**Stated task**:
Copy out the records word for word, beginning with the line that contains "name author: Rydb." and continuing up to and including the last line of the records.

──────── Given records ────────

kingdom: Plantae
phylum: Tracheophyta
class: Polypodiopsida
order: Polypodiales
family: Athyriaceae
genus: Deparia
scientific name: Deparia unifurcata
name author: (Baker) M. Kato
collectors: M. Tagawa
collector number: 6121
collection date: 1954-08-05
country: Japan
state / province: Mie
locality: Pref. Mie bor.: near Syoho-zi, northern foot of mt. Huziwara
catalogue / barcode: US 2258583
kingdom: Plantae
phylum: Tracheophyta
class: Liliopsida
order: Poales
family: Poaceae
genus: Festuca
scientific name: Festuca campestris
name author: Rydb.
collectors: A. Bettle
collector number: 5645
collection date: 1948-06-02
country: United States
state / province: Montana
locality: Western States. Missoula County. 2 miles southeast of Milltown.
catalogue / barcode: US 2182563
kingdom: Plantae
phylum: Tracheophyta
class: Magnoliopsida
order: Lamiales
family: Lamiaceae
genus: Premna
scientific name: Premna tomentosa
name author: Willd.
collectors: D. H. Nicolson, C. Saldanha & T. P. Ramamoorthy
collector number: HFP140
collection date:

────────

**Output for this exercise**:
name author: Rydb.
collectors: A. Bettle
collector number: 5645
collection date: 1948-06-02
country: United States
state / province: Montana
locality: Western States. Missoula County. 2 miles southeast of Milltown.
catalogue / barcode: US 2182563
kingdom: Plantae
phylum: Tracheophyta
class: Magnoliopsida
order: Lamiales
family: Lamiaceae
genus: Premna
scientific name: Premna tomentosa
name author: Willd.
collectors: D. H. Nicolson, C. Saldanha & T. P. Ramamoorthy
collector number: HFP140
collection date:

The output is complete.